Arroyo’s former professor at the University of the Philippines College of Economics, Gonzalo Jurado, said he gave Arroyo a “1” (top grade) when she was his student. Jurado, who presented the Arroyo economic paper to the press last week, said he would not even give Aquino a grade of “5” (lowest grade) but “10,” because Aquino’s government does not have a plan. Unfortunately, some of those intimidated by the title, “Economist” would tend to believe that the economy indeed went well during the last decade, thanks to Arroyo. Economic plans, to those not formally trained in economics, might come through as intricate blueprints for success that can only be produced, implemented and evaluated in a self-serving manner by the breed-apart nerds called economists.

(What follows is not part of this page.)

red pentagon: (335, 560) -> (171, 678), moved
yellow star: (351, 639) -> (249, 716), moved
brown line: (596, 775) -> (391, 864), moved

Aquino does have medium and long-term plans for productivity and employment, poverty, human rights and the ecology. It’s just that maybe, these plans and projects are not presented adequately by proper PR machinery. There might need to be more drumbeating on projects and accomplishments, like Gloria Arroyo, The Economist of 2001-2010, did for herself, whether she merited the solicited accolades or not.
Anyway, as the ratings show, the majority of the Filipino people seem to agree with your plans, PNoy. You are right to focus first on the corruption drive and the culprits who have stolen from the country. “It’s the Economist, Genius!”